Date de publication: 
11/20/2012
Source: 

Lamothe, M. (2011).  Redesigning the Hollow State: A Study of Florida Child Welfare Service Reform through the Lens of Principal-Agent Theory, International Journal of Public Administration, 34, 497–515.

Revu par: 
Nico Trocmé
Résumé: 

La sous-traitance des services de protection de l’enfance à une tierce partie est de plus en plus répandue au Canada. Même si les fournisseurs concernés, qui sont souvent de petits organismes communautaires sans but lucratif, sont parfois mieux placés pour tirer parti des ressources communautaires et adapter les programmes aux besoins particuliers des enfants et de leur famille, il faut faire preuve de prudence par rapport aux mécanismes de sous-traitance qui permettent aux administrateurs du gouvernement de veiller à la qualité des services et de contrôler les coûts. Dans son étude sur la réforme des services de protection de l’enfance en Floride, Meeyoung Lamothe examine les difficultés d’harmonisation des priorités de l’administration gouvernementale et des fournisseurs de services à contrat à partir de la théorie de l’agent (organismes sous-traitants) principal (gouvernement). L’auteur se base sur une série d’entrevues avec des informateurs clés et sur l’analyse de documents gouvernementaux et décrit la transition qu’a effectuée la Floride entre un modèle de prestation de services où l’organisme de protection de l’enfance géré par le gouvernement administre les cas, mais soustraite la plupart des services à une centaine de sous-traitants et un modèle où la responsabilité de gestion des cas a été transférée à 22 « organismes responsables » qui offrent certains services directement et en sous-traitent d’autres.

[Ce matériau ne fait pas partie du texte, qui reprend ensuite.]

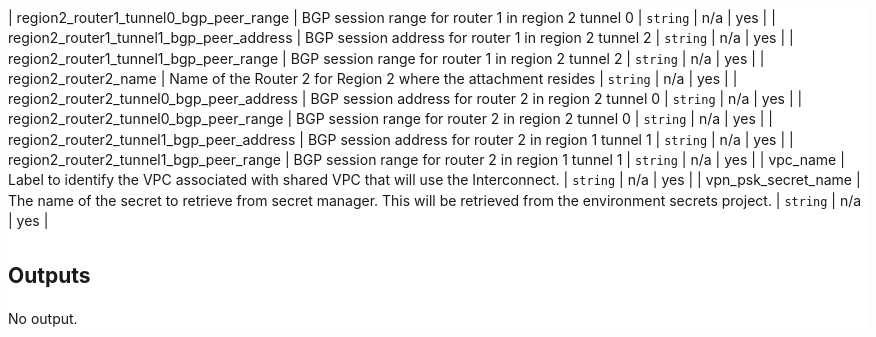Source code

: | region2\_router1\_tunnel0\_bgp\_peer\_range | BGP session range for router 1 in region 2 tunnel 0 | `string` | n/a | yes |
| region2\_router1\_tunnel1\_bgp\_peer\_address | BGP session address for router 1 in region 2 tunnel 2 | `string` | n/a | yes |
| region2\_router1\_tunnel1\_bgp\_peer\_range | BGP session range for router 1 in region 2 tunnel 2 | `string` | n/a | yes |
| region2\_router2\_name | Name of the Router 2 for Region 2 where the attachment resides | `string` | n/a | yes |
| region2\_router2\_tunnel0\_bgp\_peer\_address | BGP session address for router 2 in region 2 tunnel 0 | `string` | n/a | yes |
| region2\_router2\_tunnel0\_bgp\_peer\_range | BGP session range for router 2 in region 2 tunnel 0 | `string` | n/a | yes |
| region2\_router2\_tunnel1\_bgp\_peer\_address | BGP session address for router 2 in region 1 tunnel 1 | `string` | n/a | yes |
| region2\_router2\_tunnel1\_bgp\_peer\_range | BGP session range for router 2 in region 1 tunnel 1 | `string` | n/a | yes |
| vpc\_name | Label to identify the VPC associated with shared VPC that will use the Interconnect. | `string` | n/a | yes |
| vpn\_psk\_secret\_name | The name of the secret to retrieve from secret manager. This will be retrieved from the environment secrets project. | `string` | n/a | yes |

## Outputs

No output.


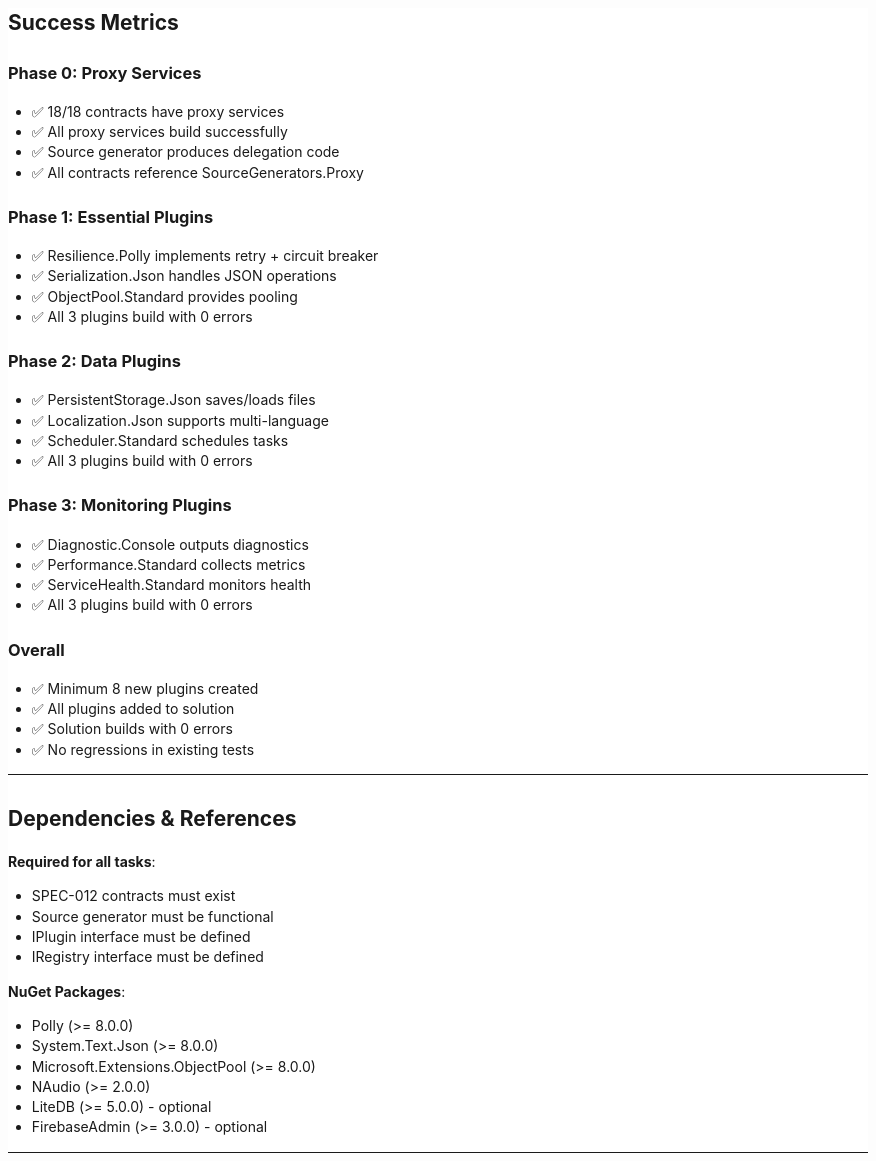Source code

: 
## Success Metrics

### Phase 0: Proxy Services
- ✅ 18/18 contracts have proxy services
- ✅ All proxy services build successfully
- ✅ Source generator produces delegation code
- ✅ All contracts reference SourceGenerators.Proxy

### Phase 1: Essential Plugins
- ✅ Resilience.Polly implements retry + circuit breaker
- ✅ Serialization.Json handles JSON operations
- ✅ ObjectPool.Standard provides pooling
- ✅ All 3 plugins build with 0 errors

### Phase 2: Data Plugins
- ✅ PersistentStorage.Json saves/loads files
- ✅ Localization.Json supports multi-language
- ✅ Scheduler.Standard schedules tasks
- ✅ All 3 plugins build with 0 errors

### Phase 3: Monitoring Plugins
- ✅ Diagnostic.Console outputs diagnostics
- ✅ Performance.Standard collects metrics
- ✅ ServiceHealth.Standard monitors health
- ✅ All 3 plugins build with 0 errors

### Overall
- ✅ Minimum 8 new plugins created
- ✅ All plugins added to solution
- ✅ Solution builds with 0 errors
- ✅ No regressions in existing tests

---

## Dependencies & References

**Required for all tasks**:
- SPEC-012 contracts must exist
- Source generator must be functional
- IPlugin interface must be defined
- IRegistry interface must be defined

**NuGet Packages**:
- Polly (>= 8.0.0)
- System.Text.Json (>= 8.0.0)
- Microsoft.Extensions.ObjectPool (>= 8.0.0)
- NAudio (>= 2.0.0)
- LiteDB (>= 5.0.0) - optional
- FirebaseAdmin (>= 3.0.0) - optional

---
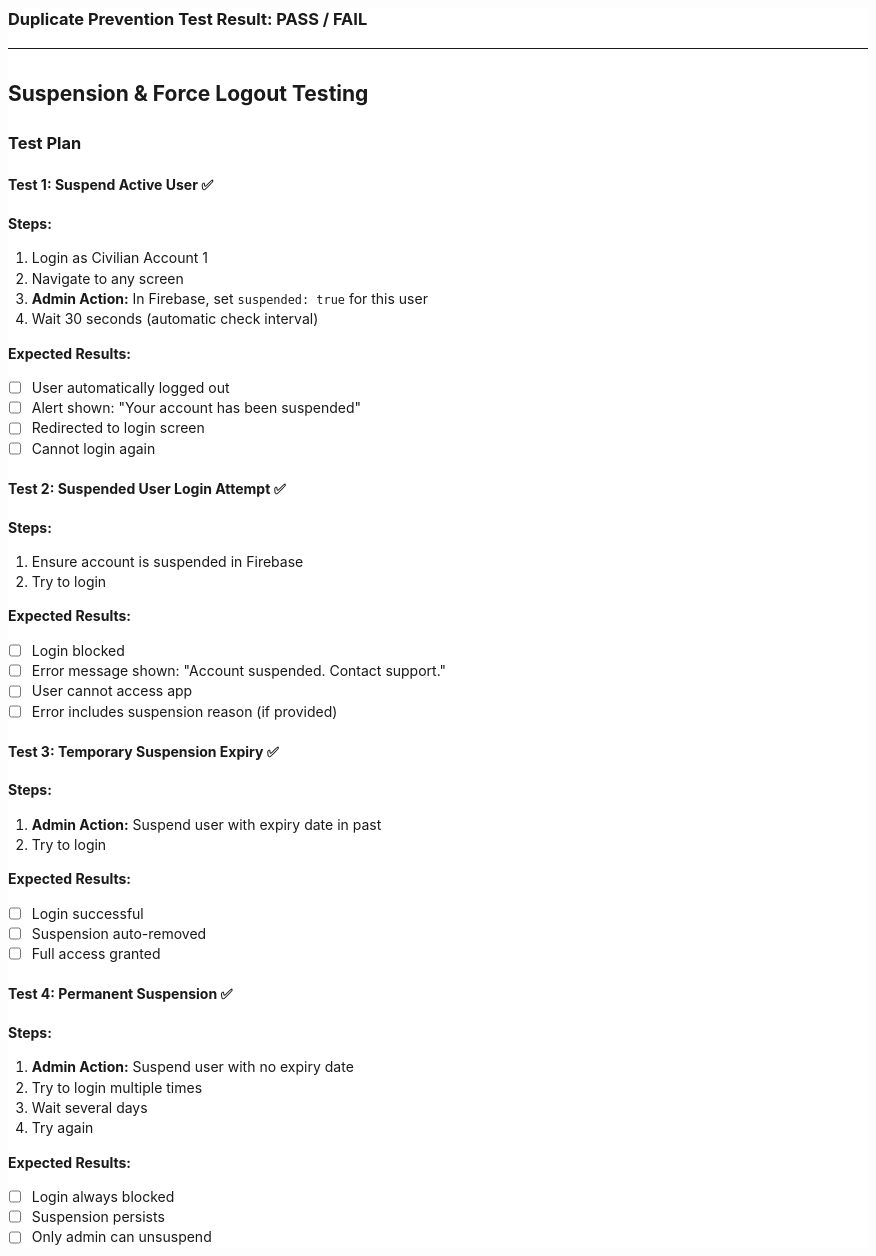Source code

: ### Duplicate Prevention Test Result: PASS / FAIL

---

## Suspension & Force Logout Testing

### Test Plan

#### Test 1: Suspend Active User ✅

**Steps:**
1. Login as Civilian Account 1
2. Navigate to any screen
3. **Admin Action:** In Firebase, set `suspended: true` for this user
4. Wait 30 seconds (automatic check interval)

**Expected Results:**
- [ ] User automatically logged out
- [ ] Alert shown: "Your account has been suspended"
- [ ] Redirected to login screen
- [ ] Cannot login again

#### Test 2: Suspended User Login Attempt ✅

**Steps:**
1. Ensure account is suspended in Firebase
2. Try to login

**Expected Results:**
- [ ] Login blocked
- [ ] Error message shown: "Account suspended. Contact support."
- [ ] User cannot access app
- [ ] Error includes suspension reason (if provided)

#### Test 3: Temporary Suspension Expiry ✅

**Steps:**
1. **Admin Action:** Suspend user with expiry date in past
2. Try to login

**Expected Results:**
- [ ] Login successful
- [ ] Suspension auto-removed
- [ ] Full access granted

#### Test 4: Permanent Suspension ✅

**Steps:**
1. **Admin Action:** Suspend user with no expiry date
2. Try to login multiple times
3. Wait several days
4. Try again

**Expected Results:**
- [ ] Login always blocked
- [ ] Suspension persists
- [ ] Only admin can unsuspend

Les administrateurs de l’État et des organismes interviewés pour l’étude trouvent généralement la transition réussie. Le processus de sous-traitance précédent a été perçu comme un compromis fragmenté entre un modèle géré par l’État et un autre dirigé par un organisme où l’État reste responsable des résultats et où les contrats de service sont axés sur la conformité et les processus. En déléguant la plus grande partie de l’autorité et des fonctions de l’État à un petit nombre d’organismes communautaires sans but lucratif, les administrateurs de l’État et des organismes ont remarqué que les liens hiérarchiques étaient recentrés sur les résultats des services, accordant ainsi plus de souplesse aux organismes responsables pour mettre au point leurs propres modèles de programmes. L’étude révèle quelques conséquences involontaires; par exemple, en plus de déléguer plus d’autorité aux organismes responsables, la réforme insiste aussi sur la participation accrue de la collectivité, ce qui a entraîné des préoccupations « paroissiales » inattendues et entravé la possibilité d’établir des politiques à l’échelle de tout l’État. Fait intéressant à noter, selon la perspective canadienne, le modèle floridien ressemble beaucoup au modèle d’organisation déléguée qui est en place depuis plus d’un siècle dans plusieurs territoires de compétences au pays.

Notes méthodologiques: 

Semi-structured interviews with senior state administrators and administrators in six of the 22 lead agencies were conducted by the author or her co-investigator. State reports, contracts and agency planning documents were also reviewed. The study did not attempt to assess the impact of reforms through analysis of caseload statistics, nor were clients or community service providers interviewed.